> Problem requirements
Output every entry exactly as written, but omit the pictures.

═════ Exercise material ═════

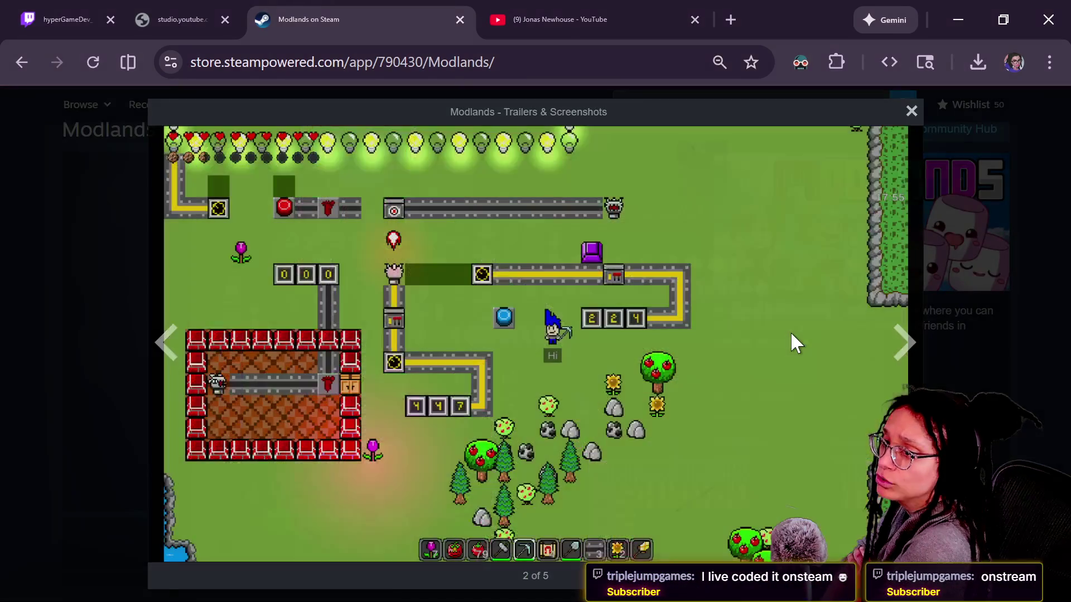
pyautogui.press('Right')
pyautogui.press('Left')
pyautogui.press('Left')
pyautogui.press('Left')
pyautogui.press('Right')
pyautogui.press('Left')
pyautogui.press('Right')
pyautogui.press('Right')
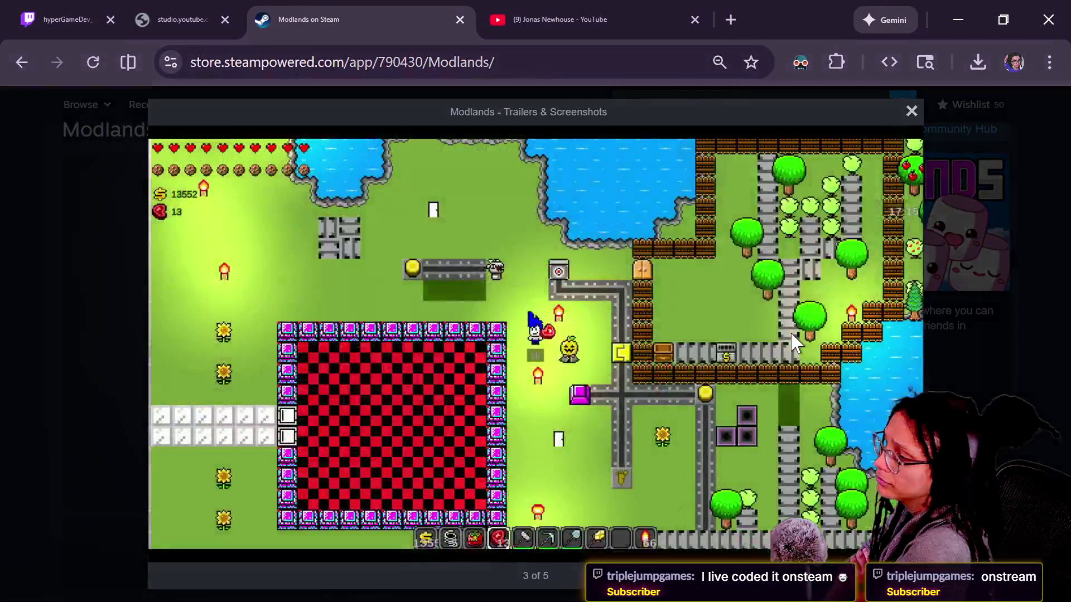
pyautogui.press('Right')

═════

> Result of this exercise
pyautogui.press('Right')
pyautogui.press('Left')
pyautogui.press('Left')
pyautogui.press('Left')
pyautogui.press('Right')
pyautogui.press('Left')
pyautogui.press('Right')
pyautogui.press('Right')
pyautogui.press('Right')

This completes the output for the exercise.